Ahead of a spring 2024 semester launch of Keene State’s esports program, a head coach was officially announced in an email sent to students by President Treadwell on behalf of the athletics department on Thursday, Nov 9.
Noah Drouin, graduate program class of 2021, has been hired as the first head coach of the program. Drouin will officially start on Nov. 27.
“I’m just excited to promote Keene State as an institution and get our program off the ground and really make a name for our program right off the bat,” Drouin said in an interview with The Equinox.
Drouin said he has always wanted to turn his love for gaming into a full-time job.
Martin Testo, director of athletics, said, “His passion, it just lights me up, man.”
Testo said the search for a head coach was deemed successful and they were able to hire someone who would come to Keene State with “tremendous experience and tremendous passion and excitement to being able to do this at his alma mater.”
Drouin previously graduated from Keene State in 2020 with a bachelor’s in education and continued his academic journey to graduate with a master’s in education and curriculum and instruction.
He currently works in high schools as an advocate and advisor for a program called Trio Upward Bound, which helps underrepresented students.
Drouin is no stranger to the world of esports. From March 2022 to August 2022, he said he played “Pokémon Unite,” a free-to-play multiplayer online battle arena (MOBA) game for the Nintendo Switch. While doing so, his team placed top 16 nationally.

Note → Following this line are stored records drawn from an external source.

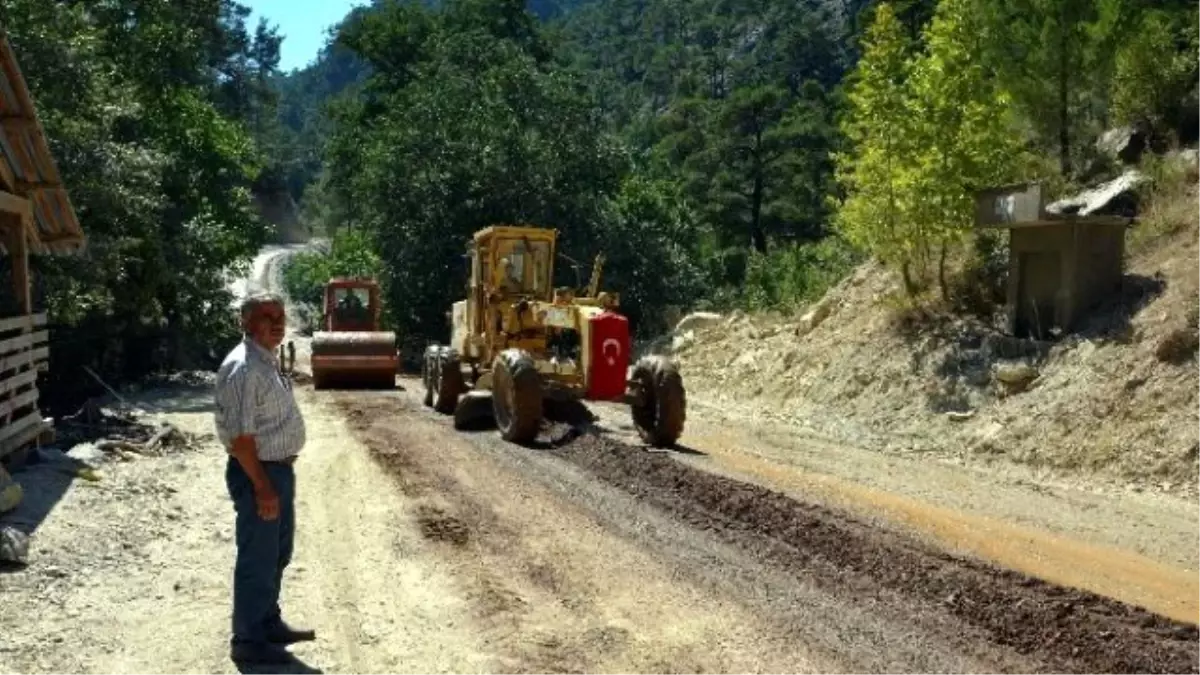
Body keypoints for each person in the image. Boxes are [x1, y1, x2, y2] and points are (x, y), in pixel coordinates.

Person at [214, 292, 313, 665]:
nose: (277, 322)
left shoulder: (264, 360)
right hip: (259, 472)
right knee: (258, 557)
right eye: (266, 316)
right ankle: (249, 641)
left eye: (280, 315)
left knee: (277, 553)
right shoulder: (244, 368)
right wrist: (262, 486)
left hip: (277, 470)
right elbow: (241, 441)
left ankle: (267, 623)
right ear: (246, 322)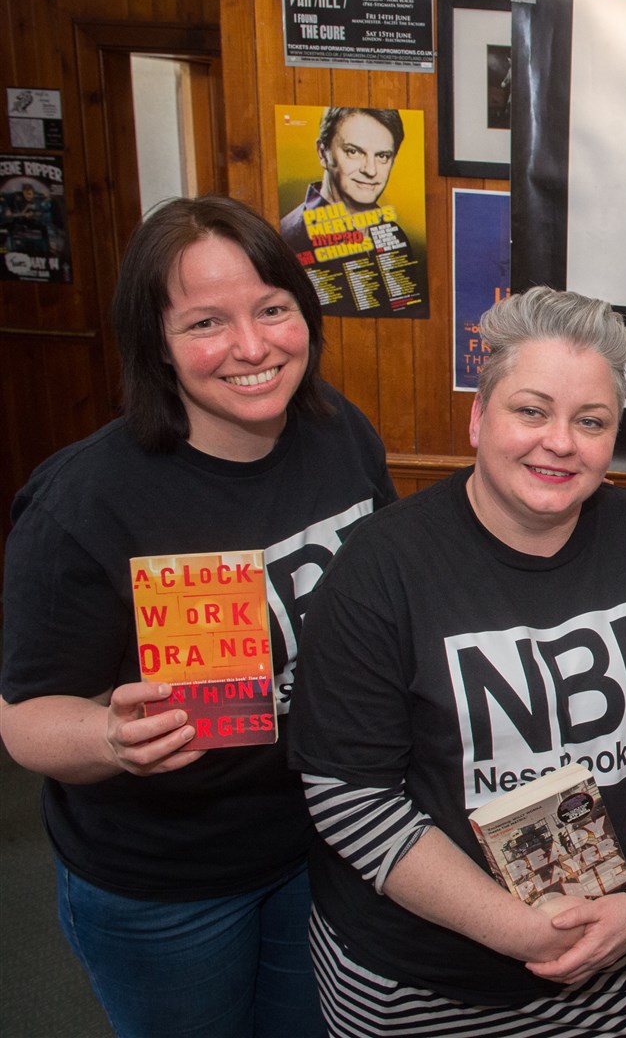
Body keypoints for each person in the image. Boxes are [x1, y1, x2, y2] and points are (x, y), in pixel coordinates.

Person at [0, 194, 396, 1038]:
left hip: (320, 840)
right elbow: (26, 720)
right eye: (207, 322)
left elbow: (389, 593)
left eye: (273, 310)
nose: (252, 347)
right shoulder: (85, 502)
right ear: (158, 344)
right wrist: (110, 737)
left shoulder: (342, 435)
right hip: (165, 881)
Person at [288, 286, 626, 1037]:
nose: (560, 442)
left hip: (619, 964)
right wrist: (522, 933)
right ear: (479, 417)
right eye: (531, 410)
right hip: (425, 984)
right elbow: (349, 795)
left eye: (591, 421)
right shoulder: (383, 565)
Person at [279, 107, 418, 318]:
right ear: (322, 153)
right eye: (353, 152)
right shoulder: (290, 237)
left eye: (382, 156)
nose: (370, 171)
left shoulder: (392, 233)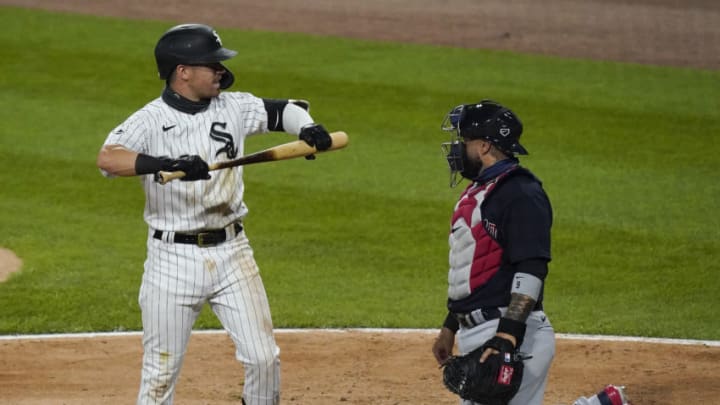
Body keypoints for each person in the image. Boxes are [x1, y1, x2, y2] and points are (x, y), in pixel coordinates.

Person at [96, 23, 333, 405]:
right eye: (212, 64)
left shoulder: (233, 106)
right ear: (182, 71)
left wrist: (308, 128)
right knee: (160, 373)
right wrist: (164, 162)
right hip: (171, 261)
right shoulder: (150, 119)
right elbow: (108, 158)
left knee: (263, 358)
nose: (220, 70)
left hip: (232, 252)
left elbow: (283, 110)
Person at [431, 100, 555, 405]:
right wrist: (450, 327)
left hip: (510, 335)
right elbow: (477, 271)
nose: (457, 149)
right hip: (479, 333)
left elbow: (531, 268)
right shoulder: (480, 190)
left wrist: (507, 337)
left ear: (485, 146)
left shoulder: (521, 193)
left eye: (464, 141)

Additionally, he works with Fort Lewis College in Colorado’s esports program, taking on more of an administrative role, he said.
Besides Pokémon Unite, Drouin said he likes to play first-person shooters and other single-player games. Currently, he said he is playing a lot of “Fortnite,” “Starfield” and “Call of Duty”
He said his favorite game is “Overwatch,” something he said he would like to launch pretty quickly in the program.
However, as of right now he said there are only two games “locked in” for the program: “Rocket League” and Super Smash Bros.”
For the program, Drouin said, “I want Keene State to have a reputation as a top-tier esports institution that can compete at the highest level of competition.”
He noted it is exciting to see Keene State recognize the esports program under the athletics department.
“I think having that legitimacy of being recognized as a varsity athletic program is very important,” he said.
First, he plans to recruit in-house from the student body, but eventually, he will work to scout high school students to build the program to “make a team that can represent the standard of athletic achievement that Keene State is known for.”
Additionally, he is working to find at least one assistant coach but would like to have an assistant coach for every title that they offer.
“All these things are starting to take shape now that we put Noah into place and he’s getting all the research and all the information that the esports teams have done here and he’s starting to bring it to fruition,” Testo said.
Testo also noted the designs for LLC room 129 to be transformed into the esports hub have been completed.
As of the last time Testo checked, he said there was interest in the program from 55 to 60 students, according to a survey conducted by the department.
“[It’s] super super interesting for someone who coached baseball for many years at its collegiate level, like this is a different animal, man, like it’s different.”
Even though future members of the esports program will be able to compete against other players from across the country, travel is still up in the air.
Testo said if the team gets elected to compete in a national tournament, the team will have to go.